The Atlas Workshops Guide to Time Travel: Time Difference and Student Travel
What are time zones, and how do they work?
The US invented time zones in the late nineteenth century to keep train schedules consistent from one city to the next. Today, time zones are the standardized way we keep the world’s clocks in sync.
Before time zones, every town would set noon at the peak of the sun. The United States had literally hundreds of time zones, some only minutes apart from each other. When the world standardized time zones, the globe was divided up into 24 hour-wide zones. As you move East, the clock moves forward.
The international date line: the place where today becomes tomorrow
The twenty-four time zones circle the globe and add up to one full day; the place where zone zero begins, and zone 24 ends, is known as the international dateline and marks the end of the “day.” As you cross the dateline moving east, you restart the day, and moving west you lose it. The international dateline is located in the middle of the Pacific Ocean so that no single landmass straddles the border.
Who sets time zones?
- Each country or state can decide on its time zones, borders, and rules, which can create some interesting time zone confusion.
- Daylight Savings Time is not standard across the US: Arizona and Hawaii do not change their clocks in the spring.
- Russia has nine time zones, the most of any country in the world–though it used to have eleven only a few years ago.
- In the far west of China, the sun often won’t rise until 9 AM, as the country has only one time zone based on Beijing.
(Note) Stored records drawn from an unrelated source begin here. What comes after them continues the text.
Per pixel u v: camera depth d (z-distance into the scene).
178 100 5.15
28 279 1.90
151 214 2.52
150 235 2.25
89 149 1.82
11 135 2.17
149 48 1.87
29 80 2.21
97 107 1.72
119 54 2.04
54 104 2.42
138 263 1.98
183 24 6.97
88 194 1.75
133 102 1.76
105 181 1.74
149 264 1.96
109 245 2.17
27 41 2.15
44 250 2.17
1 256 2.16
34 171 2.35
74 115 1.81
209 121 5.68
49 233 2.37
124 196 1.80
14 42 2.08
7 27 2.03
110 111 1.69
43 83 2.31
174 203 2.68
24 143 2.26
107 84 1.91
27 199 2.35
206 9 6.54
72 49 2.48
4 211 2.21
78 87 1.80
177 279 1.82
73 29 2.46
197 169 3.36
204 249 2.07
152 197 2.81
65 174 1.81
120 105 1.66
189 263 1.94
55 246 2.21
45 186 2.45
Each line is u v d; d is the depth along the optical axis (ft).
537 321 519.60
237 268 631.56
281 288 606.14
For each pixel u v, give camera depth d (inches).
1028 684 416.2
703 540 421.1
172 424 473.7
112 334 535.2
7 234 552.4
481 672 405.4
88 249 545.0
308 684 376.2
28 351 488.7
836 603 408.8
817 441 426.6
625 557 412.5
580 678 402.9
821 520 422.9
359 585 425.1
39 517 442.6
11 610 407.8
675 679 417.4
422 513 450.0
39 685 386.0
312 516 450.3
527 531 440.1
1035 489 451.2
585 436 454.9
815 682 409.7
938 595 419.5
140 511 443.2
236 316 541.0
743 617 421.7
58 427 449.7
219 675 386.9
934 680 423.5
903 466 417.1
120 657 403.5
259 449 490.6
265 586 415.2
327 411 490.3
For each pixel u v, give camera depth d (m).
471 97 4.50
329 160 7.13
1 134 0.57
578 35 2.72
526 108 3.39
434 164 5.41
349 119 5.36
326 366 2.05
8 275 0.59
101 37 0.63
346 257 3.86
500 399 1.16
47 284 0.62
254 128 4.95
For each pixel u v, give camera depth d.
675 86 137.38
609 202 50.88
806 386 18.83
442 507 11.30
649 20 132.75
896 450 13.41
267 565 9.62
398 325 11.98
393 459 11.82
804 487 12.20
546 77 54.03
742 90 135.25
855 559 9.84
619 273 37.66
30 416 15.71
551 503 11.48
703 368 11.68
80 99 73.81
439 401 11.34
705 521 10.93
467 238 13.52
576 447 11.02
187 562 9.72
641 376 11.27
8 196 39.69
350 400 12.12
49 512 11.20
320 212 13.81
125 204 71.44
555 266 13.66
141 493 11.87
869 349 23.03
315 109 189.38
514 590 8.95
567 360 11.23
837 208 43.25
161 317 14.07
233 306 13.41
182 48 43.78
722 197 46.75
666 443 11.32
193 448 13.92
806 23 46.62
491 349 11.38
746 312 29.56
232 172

- India straddles two time-zones geographically: rather than divide the country in half, India chose to be a half-hour offset from most other zones. Nepal did something similar and is only 15 minutes ahead of India.
Time Change Like A Pro
Whether you are travelling with us to India or Sweden, here are some tips for staying on time and in the present while crossing time zones:
Adjust Your Clock Early
Set your watch to the time at your destination as soon as you take off. The sooner you begin thinking in the new time zone, the quicker your body will adjust. If you board a long, daytime flight from Europe to the US, you should try to take a nap, as your 9 AM departure from London is actually the middle of the night, Los Angeles time. Getting a few hours of rest on the flight means you won’t be ready for bed when you arrive in California at noon.
Act Your Time Zone
The minute you arrive in a new country, start acting like it. When you arrive in Paris from an overnight flight from New York, don’t think to yourself, “It’s only 3 AM at home I need to sleep.” Instead, remind yourself, “It’s 9 AM here in Paris, it’s time for a chocolate croissant!” Your body will take some time to adjust, and you may need a few naps. But if you hit the ground running, you will get on time quicker–and make the most of your trip.
Always Check Your Flight Times (and Dates)
Though at times flight delays make us think airlines don’t care about time, they actually follow the clock very closely, and if you are changing timezones you should too.
Airlines generally put all flight departure and arrival times in the local time zone. If you are departing from Boston at 7 PM to arrive in Chennai at 1 AM, your first instinct should be to check the dates on the flights. As you travel east, you will be losing time. (Here is where the math problem comes in). Eighteen hours flying time plus a 10 ½ hour time change means you definitely won’t arrive the same day–but if your itinerary has you arriving two or three days later, it should set off some warning bells. Look closely to see that the airline has factored in your comfort. Spending a day and night at the Frankfurt airport may not be what you had in mind for your trip to India.
Cross the Dateline — But Not On Your Birthday
It is exciting to cross the dateline. But you have to be careful, because you could miss an entire day. I traveled to Australia as a student. We were all looking forward to losing the day and then gaining it back on the way home–all of us, that is, except for one girl who had her birthday while we were in the air. We left Los Angeles around 10 PM on the 14th, and arrived in Australia on the morning of the 16th. The entire 15th, and my friend’s birthday, had totally vanished into the magic of the time zones. Our expert advice: if you must celebrate your birthday while flying, make sure you are flying from East to West!